* Bloc de texte
------------

En ce qui concerne le programme 183, les crédits demandés s'élèvent à 932 millions d'euros. Concrètement, 109 millions d'euros sont ajoutés à l'AME de droit commun par rapport à la loi de finances initiale pour 2017. Cette augmentation n'est d'ailleurs pas corrélée à la diminution du nombre de bénéficiaires de l'AME enregistrée depuis le dernier trimestre 2016. Pourtant, madame la ministre, vous nous avez indiqué en commission élargie que le niveau des crédits pour 2018 se fondait sur le tendanciel des années précédentes. On peut donc être surpris de cette situation. Par ailleurs, à ce jour, aucune explication n'a pu être donnée de cette diminution des bénéficiaires de l'AME, une évolution contre-intuitive eu égard notamment à l'arrivée des nouveaux migrants.

En tout état de cause, les crédits affectés à l'AME ont augmenté de 40 % entre 2013 et 2017. Qui plus est, si la prise en charge de l'AME pour les soins urgents est financée par une dotation dédiée de 40 millions d'euros qui n'a pas été modifiée depuis 2008, le coût à la charge de la CNAMTS atteint quasiment le double. C'est donc environ 1 milliard d'euros qui est engagé pour financer l'AME.

------------

* Données à analyser
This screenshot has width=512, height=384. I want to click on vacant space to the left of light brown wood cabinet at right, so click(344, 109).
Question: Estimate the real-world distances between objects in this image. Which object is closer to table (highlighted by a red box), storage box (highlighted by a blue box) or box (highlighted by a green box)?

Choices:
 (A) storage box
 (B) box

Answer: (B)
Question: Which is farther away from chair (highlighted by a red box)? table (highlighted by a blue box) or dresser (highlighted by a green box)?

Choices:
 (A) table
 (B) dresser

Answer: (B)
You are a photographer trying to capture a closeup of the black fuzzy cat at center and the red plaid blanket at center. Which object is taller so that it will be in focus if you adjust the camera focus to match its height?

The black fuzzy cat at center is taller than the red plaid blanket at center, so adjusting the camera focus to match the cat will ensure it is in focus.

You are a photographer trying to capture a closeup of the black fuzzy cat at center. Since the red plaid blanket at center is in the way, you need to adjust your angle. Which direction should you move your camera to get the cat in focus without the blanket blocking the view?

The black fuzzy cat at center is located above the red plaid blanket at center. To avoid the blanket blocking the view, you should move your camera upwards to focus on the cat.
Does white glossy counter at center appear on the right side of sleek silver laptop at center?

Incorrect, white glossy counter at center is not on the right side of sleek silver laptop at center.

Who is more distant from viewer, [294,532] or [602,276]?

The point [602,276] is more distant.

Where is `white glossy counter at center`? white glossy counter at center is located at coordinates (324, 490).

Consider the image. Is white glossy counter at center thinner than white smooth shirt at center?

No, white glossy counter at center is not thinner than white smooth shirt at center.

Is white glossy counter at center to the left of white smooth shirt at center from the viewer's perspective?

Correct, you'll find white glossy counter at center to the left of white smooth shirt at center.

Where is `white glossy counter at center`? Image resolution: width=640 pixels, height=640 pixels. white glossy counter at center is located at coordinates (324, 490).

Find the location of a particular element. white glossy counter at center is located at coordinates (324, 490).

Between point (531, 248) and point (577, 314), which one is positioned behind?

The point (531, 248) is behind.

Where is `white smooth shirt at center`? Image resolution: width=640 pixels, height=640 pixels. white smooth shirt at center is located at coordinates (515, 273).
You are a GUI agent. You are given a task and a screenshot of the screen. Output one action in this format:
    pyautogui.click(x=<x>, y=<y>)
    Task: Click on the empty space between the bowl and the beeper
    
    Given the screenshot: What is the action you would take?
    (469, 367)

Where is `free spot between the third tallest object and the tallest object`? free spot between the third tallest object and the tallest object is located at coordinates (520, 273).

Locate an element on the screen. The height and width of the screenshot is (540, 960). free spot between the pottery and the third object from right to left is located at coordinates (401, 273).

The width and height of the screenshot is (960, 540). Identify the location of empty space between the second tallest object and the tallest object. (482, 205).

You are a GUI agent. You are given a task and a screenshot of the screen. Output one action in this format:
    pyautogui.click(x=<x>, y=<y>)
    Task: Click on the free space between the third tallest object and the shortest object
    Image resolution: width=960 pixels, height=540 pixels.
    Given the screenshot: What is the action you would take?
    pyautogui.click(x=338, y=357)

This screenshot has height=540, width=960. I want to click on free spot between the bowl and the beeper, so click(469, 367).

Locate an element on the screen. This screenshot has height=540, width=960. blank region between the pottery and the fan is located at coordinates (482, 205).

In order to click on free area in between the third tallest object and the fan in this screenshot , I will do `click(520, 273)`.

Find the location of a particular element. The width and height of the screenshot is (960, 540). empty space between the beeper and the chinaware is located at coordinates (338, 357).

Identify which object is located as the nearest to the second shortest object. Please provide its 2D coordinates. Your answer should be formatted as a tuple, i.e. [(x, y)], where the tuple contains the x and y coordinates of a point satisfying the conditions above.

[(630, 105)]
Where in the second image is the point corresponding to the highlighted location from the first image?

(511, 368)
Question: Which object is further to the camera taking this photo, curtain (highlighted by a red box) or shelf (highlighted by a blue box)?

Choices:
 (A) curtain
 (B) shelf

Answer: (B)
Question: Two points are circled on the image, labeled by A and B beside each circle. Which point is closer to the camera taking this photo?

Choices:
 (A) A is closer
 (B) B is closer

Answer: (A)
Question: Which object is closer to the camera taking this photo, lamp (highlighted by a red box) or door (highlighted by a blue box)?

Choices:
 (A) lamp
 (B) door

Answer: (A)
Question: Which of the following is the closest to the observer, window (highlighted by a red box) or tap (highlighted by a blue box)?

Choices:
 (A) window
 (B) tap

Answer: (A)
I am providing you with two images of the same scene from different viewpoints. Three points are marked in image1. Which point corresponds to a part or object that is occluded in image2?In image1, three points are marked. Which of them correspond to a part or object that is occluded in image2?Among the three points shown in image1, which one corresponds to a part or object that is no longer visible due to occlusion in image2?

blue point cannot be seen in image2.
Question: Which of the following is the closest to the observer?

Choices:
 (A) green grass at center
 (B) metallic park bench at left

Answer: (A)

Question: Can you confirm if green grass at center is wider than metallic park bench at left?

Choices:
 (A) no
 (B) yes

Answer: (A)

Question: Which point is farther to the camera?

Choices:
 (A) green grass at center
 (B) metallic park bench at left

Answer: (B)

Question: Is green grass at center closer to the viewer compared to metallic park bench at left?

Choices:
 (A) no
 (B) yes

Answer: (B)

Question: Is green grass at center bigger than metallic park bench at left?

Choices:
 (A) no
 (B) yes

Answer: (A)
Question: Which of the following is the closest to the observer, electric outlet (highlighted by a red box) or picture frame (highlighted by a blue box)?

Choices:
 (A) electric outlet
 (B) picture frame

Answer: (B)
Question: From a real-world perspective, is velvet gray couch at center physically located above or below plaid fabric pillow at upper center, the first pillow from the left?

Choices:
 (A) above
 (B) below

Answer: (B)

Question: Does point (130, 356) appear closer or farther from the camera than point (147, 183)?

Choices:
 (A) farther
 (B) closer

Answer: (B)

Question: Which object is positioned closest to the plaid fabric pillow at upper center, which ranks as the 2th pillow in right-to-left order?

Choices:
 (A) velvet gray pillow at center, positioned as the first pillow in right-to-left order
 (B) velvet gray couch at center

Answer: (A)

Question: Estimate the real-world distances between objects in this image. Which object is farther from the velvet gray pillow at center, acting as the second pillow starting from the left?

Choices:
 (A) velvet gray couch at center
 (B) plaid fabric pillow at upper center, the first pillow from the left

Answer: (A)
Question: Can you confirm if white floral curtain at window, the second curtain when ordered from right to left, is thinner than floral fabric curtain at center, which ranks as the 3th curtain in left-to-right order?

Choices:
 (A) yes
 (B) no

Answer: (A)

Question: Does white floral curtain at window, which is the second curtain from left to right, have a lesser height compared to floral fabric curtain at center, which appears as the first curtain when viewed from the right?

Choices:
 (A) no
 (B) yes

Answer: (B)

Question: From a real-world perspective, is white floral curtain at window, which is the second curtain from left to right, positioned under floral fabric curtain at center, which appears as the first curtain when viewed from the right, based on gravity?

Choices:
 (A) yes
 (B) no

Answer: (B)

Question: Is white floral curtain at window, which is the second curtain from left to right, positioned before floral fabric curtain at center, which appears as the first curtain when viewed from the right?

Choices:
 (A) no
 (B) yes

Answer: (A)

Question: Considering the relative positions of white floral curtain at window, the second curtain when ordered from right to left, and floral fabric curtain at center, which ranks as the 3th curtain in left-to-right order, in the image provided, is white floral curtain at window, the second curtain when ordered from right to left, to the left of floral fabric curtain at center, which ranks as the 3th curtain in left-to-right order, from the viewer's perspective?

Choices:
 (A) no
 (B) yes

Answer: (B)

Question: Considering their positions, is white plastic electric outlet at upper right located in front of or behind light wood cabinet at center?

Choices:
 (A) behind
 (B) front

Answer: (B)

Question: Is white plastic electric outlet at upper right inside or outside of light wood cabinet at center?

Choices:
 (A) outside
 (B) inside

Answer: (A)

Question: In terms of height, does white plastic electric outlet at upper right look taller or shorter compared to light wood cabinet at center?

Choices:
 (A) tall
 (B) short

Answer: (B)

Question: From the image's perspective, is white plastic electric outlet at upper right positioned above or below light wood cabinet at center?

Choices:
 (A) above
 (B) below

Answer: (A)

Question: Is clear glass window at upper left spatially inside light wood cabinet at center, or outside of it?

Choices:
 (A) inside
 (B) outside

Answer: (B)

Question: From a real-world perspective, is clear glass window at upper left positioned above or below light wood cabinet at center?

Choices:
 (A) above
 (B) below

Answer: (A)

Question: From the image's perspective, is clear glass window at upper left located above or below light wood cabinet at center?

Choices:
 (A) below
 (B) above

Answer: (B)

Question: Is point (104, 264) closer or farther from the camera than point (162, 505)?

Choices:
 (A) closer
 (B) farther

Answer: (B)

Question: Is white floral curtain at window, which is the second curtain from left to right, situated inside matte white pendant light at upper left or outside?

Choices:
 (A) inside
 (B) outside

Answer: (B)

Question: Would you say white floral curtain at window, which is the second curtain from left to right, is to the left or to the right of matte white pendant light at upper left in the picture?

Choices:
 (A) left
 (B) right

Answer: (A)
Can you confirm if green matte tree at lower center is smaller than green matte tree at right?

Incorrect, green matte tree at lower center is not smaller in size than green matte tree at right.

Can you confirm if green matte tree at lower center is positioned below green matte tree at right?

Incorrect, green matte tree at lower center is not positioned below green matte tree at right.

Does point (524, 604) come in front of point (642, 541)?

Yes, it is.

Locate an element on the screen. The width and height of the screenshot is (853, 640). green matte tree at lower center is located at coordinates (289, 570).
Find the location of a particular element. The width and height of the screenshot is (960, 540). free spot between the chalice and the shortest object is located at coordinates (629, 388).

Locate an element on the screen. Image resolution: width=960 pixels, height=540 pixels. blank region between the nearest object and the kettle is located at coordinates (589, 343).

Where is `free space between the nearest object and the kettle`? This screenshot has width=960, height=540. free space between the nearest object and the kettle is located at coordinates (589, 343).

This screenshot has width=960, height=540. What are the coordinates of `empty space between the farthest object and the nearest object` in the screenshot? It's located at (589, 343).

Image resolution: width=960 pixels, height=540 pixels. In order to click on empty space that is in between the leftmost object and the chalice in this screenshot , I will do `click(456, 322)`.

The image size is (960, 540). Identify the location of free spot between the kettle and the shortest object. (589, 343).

------------

* Tâches à réaliser
**1.** Réécrivez sous forme de liste le paragraphe du bloc de texte qui commence par « En tout état de cause », en conservant ses faits principaux.
**2.** Selon le bloc de texte, quel est le montant des crédits demandés pour le programme 183 ?
Les lignes n'interviennent pas ici.

* Réponses aux tâches
**1.**
- Les crédits de l'AME ont augmenté de 40 % entre 2013 et 2017.
- Les soins urgents sont financés par une dotation dédiée de 40 millions d'euros, inchangée depuis 2008.
- Le coût à la charge de la CNAMTS atteint presque le double.
- Environ 1 milliard d'euros est engagé au total pour financer l'AME.

**2.** 932 millions d'euros.